Entre figure historique persécutée et symbole moderne d'émancipation, la sorcière ne cesse de fasciner. Mais ce mythe féministe est-il vraiment fidèle à la réalité des procès en sorcellerie ? Décryptage d'une icône aussi sulfureuse que...

Savante guérisseuse, femme indépendante et affranchie, ou encore incarnation de la résistance féminine… La sorcière est devenue ces dernières années une icône féministe célébrée, symbole d’une puissance féminine invaincue. Mais derrière ce mythe moderne aux accents émancipateurs, quelle est la réalité historique de ces femmes – et parfois hommes – accusés de sorcellerie et persécutés ?

La sorcière, une figure de la rébellion féminine ?

Dans l’imaginaire collectif contemporain, la sorcière incarne souvent une forme de résistance, voire de révolte face à l’ordre établi et à la domination masculine. Guérisseuse érudite, femme libérée et sexuellement émancipée, elle apparaît comme une figure subversive défiant les normes de son époque.

C’est la vision que développe notamment l’essayiste Mona Chollet dans son livre à succès “Sorcières. La puissance invaincue des femmes”. Pour elle, les femmes accusées de sorcellerie étaient avant tout coupables de s’être soustraites au contrôle des hommes et de la société.

La sorcière incarne la femme affranchie de toutes les dominations, de toutes les limitations ; elle est un idéal vers lequel il faut tendre, elle montre la voie.

– Mona Chollet, Sorcières. La puissance invaincue des femmes

Une relecture féministe de l’histoire

Cette réinterprétation de la figure de la sorcière comme archétype de la femme rebelle et insoumise n’est pas nouvelle. Dès le 19ème siècle, l’historien Jules Michelet fait de la sorcière le symbole de la résistance à l’oppression dans son essai “La Sorcière”.

Plus récemment, des autrices féministes comme Starhawk ou Barbara Ehrenreich ont vu dans les grandes chasses aux sorcières de la Renaissance une tentative de réprimer un pouvoir féminin menaçant l’hégémonie patriarcale.

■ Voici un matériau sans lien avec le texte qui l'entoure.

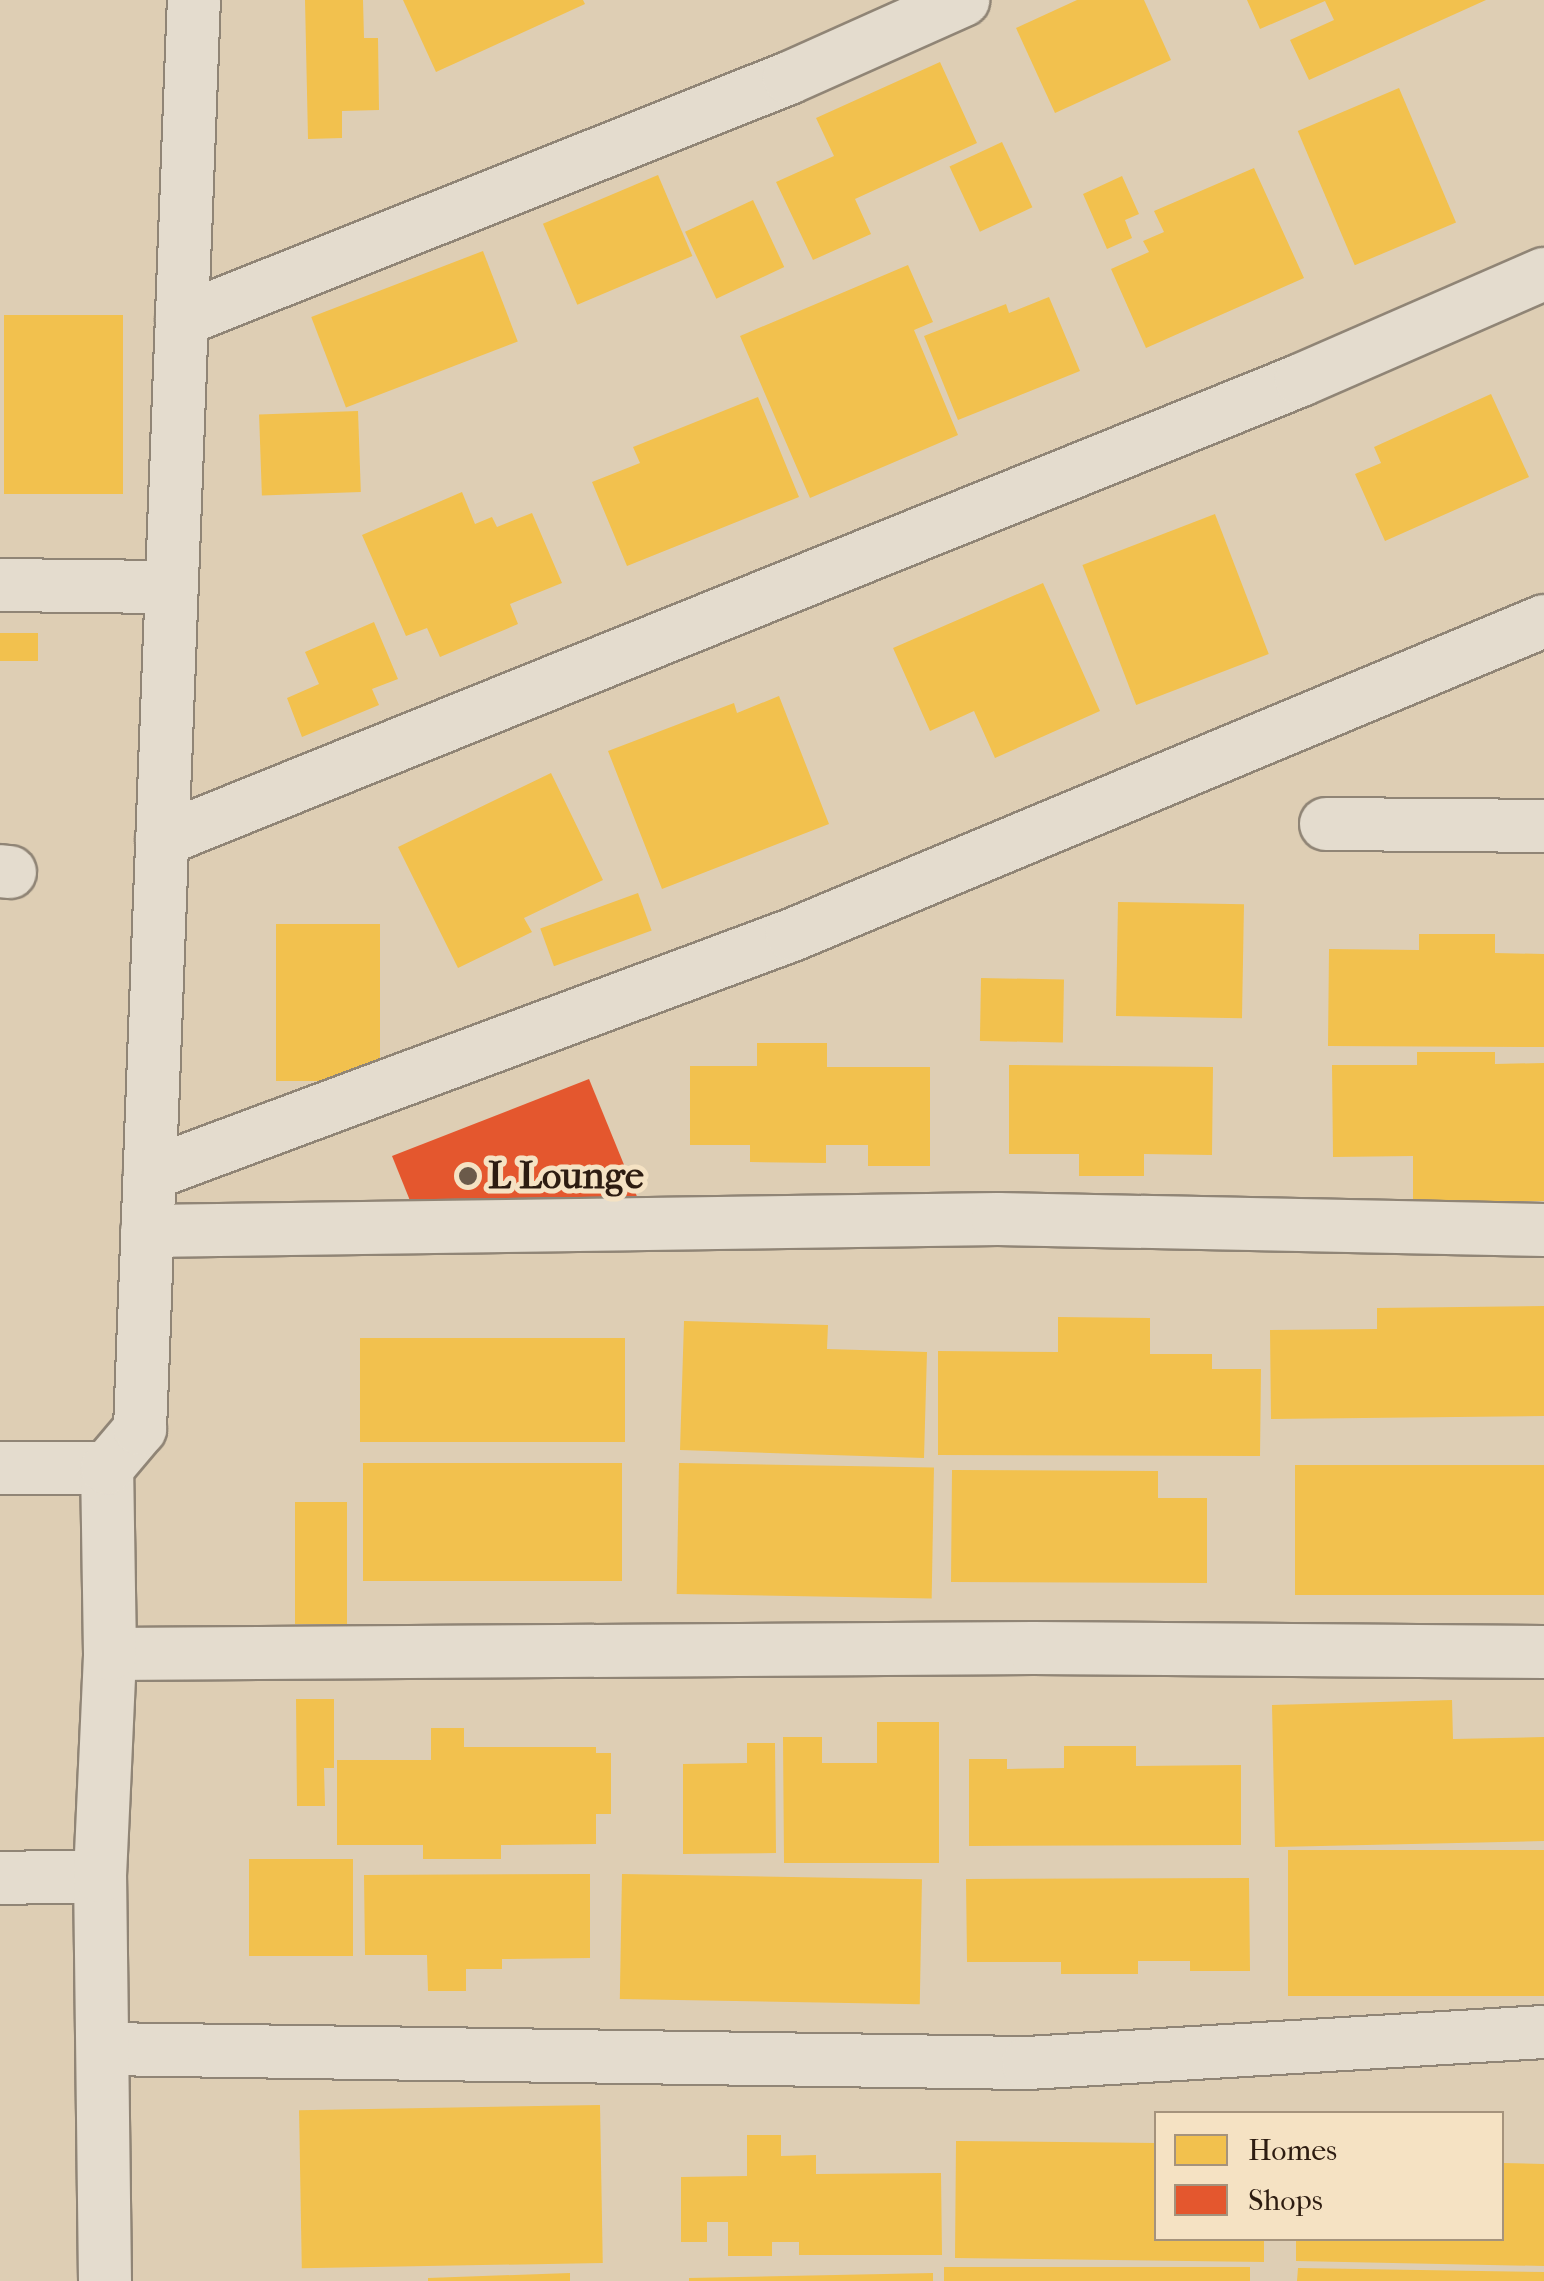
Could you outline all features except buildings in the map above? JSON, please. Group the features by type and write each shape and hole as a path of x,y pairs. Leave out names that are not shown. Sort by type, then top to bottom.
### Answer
{"street":[{"path":"105,2281 100,1876 110,1654 107,1468 140,1429 194,0"},
{"path":"182,320 789,78 963,0"},
{"path":"162,840 1283,388 1544,274"},
{"path":"0,585 172,587"},
{"path":"150,1174 792,935 1544,621"},
{"path":"1326,824 1544,826"},
{"path":"147,1232 998,1220 1544,1230"},
{"path":"0,1468 107,1468"},
{"path":"110,1654 1013,1648 1544,1652"},
{"path":"0,1878 100,1876"},
{"path":"102,2049 1028,2064 1544,2032"}],"place":[{"name":"L Lounge","path":"468,1176"}]}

Guérisseuses, sages-femmes, femmes vivant en marge… Autant de figures d’une féminité dangereuse qu’il fallait éliminer.

La sorcière, une icône féministe moderne

Aujourd’hui, la sorcière est devenue un étendard brandit fièrement par de nombreuses féministes. Des manifestations aux défilés de mode en passant par la pop culture, son image s’affiche partout comme un symbole d’empouvoirement.

  • Aux États-Unis, des milliers de femmes se revendiquent “sorcières” et mènent des rituels publics contre Donald Trump
  • Dior ou Yves Saint-Laurent s’approprient l’esthétique sorcière dans leurs collections
  • Des séries comme “Les Nouvelles Aventures de Sabrina” mettent en scène des héroïnes sorcières, puissantes et indépendantes

Dans un monde encore largement dominé par les hommes, la sorcière apparaît pour beaucoup comme une figure inspirante de résistance et d’émancipation. Mais cette lecture féministe est-elle fidèle à la réalité historique ?

Chasses aux sorcières : au-delà du mythe féministe

Si l’image de la sorcière rebelle flatte nos imaginaires féministes contemporains, elle ne doit pas masquer la terrible réalité des chasses aux sorcières qui ont ensanglanté l’Europe de la Renaissance. Entre fantasmes et instrumentalisation, ces persécutions ont fait des dizaines de milliers de victimes, bien loin de l’archétype romantique.

Des procès loin d’être réservés aux femmes

Contrairement à une idée reçue tenace, les grands procès en sorcellerie des 16ème et 17ème siècles n’ont pas uniquement visé les femmes, loin de là. Selon les régions et les périodes, 15 à 30% des accusés étaient des hommes.

Certes moins représentés que les femmes, ils n’en étaient pas moins exposés aux accusations de sorcellerie, en particulier lorsqu’ils exerçaient des professions en marge de la société (bergers, forgerons…) ou présentaient un physique disgracieux.

La grande chasse aux marginaux

Plus qu’une persécution misogyne, les procès en sorcellerie apparaissent en réalité comme une gigantesque chasse aux marginaux, aux “déviants” en tout genre. Veuves, mendiants, fous, handicapés, homosexuels, non-conformistes… Tous ceux qui détonaient dans l’ordre moral et social étaient des cibles potentielles.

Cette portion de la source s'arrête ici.